[Data lines]
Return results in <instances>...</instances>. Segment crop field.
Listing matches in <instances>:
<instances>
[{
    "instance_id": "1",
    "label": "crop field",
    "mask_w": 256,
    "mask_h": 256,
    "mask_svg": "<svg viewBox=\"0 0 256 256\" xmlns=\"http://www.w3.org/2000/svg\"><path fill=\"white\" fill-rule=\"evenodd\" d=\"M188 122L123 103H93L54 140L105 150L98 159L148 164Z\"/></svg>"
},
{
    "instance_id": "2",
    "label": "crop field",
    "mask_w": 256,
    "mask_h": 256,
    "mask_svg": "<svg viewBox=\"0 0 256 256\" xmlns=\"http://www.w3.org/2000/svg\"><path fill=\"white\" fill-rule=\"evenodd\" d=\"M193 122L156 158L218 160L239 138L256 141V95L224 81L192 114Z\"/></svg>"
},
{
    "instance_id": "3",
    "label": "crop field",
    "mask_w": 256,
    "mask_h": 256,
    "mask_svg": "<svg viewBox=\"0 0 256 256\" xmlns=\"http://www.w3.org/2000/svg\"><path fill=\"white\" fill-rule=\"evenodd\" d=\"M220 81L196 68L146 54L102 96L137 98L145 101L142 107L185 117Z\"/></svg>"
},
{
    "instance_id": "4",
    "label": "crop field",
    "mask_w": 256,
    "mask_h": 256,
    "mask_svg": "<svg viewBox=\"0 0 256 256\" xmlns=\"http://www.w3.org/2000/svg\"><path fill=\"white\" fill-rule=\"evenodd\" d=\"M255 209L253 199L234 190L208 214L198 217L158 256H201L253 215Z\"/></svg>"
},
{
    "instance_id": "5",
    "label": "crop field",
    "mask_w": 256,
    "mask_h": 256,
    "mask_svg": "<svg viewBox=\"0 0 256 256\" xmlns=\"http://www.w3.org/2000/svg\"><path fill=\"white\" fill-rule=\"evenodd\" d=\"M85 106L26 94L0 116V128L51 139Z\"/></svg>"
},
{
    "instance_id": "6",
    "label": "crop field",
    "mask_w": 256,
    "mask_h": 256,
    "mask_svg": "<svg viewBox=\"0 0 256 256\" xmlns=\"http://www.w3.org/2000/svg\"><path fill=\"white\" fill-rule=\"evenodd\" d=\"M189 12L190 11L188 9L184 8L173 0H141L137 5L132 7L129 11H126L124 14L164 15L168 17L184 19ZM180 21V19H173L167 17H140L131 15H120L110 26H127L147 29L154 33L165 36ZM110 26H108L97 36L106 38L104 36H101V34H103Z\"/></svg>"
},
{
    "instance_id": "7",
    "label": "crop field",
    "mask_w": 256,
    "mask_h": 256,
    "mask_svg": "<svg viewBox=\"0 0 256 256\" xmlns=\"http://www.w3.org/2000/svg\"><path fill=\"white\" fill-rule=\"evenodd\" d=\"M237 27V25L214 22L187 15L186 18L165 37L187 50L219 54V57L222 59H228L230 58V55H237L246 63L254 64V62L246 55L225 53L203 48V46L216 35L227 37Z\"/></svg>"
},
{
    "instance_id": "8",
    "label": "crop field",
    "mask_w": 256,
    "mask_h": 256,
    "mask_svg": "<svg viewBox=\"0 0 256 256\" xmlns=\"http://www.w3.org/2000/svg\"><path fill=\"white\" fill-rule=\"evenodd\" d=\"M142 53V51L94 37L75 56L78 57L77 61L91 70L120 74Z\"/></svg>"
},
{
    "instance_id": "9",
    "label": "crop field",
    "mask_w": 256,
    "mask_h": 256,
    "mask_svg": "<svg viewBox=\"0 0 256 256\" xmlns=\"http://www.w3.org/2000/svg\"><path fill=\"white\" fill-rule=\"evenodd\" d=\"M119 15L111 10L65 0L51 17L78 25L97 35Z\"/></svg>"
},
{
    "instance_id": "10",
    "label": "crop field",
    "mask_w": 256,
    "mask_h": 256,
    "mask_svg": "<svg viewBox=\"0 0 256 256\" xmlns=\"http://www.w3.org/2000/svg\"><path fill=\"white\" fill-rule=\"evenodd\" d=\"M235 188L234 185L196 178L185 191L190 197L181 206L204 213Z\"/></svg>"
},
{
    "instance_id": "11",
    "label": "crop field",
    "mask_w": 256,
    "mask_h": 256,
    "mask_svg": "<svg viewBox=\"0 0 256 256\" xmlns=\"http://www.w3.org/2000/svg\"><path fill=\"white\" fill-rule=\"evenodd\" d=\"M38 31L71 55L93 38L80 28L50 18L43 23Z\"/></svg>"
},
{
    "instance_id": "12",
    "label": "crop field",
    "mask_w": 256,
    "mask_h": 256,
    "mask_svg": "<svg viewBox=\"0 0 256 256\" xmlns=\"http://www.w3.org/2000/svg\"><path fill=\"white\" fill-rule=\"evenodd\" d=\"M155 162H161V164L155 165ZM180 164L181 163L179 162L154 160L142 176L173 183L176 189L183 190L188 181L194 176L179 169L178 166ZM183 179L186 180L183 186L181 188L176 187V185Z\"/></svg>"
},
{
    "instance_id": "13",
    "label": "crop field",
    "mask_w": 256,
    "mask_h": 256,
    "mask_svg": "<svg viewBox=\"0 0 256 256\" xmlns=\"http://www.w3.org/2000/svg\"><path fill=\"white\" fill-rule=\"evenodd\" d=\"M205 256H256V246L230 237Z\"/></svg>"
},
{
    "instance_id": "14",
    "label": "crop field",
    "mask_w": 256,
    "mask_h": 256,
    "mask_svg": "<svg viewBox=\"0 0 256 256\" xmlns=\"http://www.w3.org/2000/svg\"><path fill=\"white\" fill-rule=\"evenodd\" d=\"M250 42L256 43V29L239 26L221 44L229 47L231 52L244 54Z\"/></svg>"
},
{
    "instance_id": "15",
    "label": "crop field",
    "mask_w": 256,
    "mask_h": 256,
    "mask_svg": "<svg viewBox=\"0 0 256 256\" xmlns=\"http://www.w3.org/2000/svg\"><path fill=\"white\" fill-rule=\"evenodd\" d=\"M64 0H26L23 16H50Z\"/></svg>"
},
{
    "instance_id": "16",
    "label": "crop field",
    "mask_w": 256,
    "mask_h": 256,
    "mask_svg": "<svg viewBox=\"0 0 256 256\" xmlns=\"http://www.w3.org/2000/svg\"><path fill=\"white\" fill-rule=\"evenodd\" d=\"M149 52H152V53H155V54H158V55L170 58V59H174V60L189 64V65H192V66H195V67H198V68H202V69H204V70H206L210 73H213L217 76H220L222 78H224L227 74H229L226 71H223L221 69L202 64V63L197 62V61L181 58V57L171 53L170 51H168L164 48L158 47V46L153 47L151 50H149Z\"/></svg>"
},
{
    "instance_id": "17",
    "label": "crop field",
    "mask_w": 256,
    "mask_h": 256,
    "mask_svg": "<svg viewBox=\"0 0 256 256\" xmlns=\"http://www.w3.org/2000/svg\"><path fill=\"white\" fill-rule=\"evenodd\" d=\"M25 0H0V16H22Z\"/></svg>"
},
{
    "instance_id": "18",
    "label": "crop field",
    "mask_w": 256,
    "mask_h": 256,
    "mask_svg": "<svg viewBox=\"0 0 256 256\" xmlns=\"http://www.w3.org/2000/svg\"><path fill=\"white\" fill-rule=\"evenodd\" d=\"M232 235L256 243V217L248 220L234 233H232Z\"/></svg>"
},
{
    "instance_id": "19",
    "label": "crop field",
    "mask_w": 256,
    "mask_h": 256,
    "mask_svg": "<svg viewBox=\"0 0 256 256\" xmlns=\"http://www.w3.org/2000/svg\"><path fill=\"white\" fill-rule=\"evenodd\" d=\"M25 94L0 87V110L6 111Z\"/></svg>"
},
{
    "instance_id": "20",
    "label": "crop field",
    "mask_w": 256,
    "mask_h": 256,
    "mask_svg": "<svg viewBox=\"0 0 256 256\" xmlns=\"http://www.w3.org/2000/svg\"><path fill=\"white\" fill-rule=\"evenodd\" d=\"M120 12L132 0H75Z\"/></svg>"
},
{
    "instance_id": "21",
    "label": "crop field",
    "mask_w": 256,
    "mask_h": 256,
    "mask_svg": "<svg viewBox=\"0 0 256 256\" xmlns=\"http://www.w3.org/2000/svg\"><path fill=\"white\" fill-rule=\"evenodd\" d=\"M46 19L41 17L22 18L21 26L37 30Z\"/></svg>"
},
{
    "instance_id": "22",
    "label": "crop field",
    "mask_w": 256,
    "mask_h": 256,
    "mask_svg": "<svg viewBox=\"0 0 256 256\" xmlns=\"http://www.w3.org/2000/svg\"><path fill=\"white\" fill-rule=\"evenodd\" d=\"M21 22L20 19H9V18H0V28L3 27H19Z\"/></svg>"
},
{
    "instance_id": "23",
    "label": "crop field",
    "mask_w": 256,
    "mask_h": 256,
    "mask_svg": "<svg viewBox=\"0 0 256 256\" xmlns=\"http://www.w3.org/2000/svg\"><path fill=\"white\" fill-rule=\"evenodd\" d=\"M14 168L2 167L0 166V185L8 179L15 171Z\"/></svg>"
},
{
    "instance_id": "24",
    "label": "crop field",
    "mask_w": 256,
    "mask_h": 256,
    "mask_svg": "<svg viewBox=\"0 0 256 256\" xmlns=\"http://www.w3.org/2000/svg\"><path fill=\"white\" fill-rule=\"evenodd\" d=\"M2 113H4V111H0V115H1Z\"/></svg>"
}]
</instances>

Problem description:
Report every line above that contains the string "instances", copying each one in full.

Result:
Return results in <instances>...</instances>. Segment crop field.
Listing matches in <instances>:
<instances>
</instances>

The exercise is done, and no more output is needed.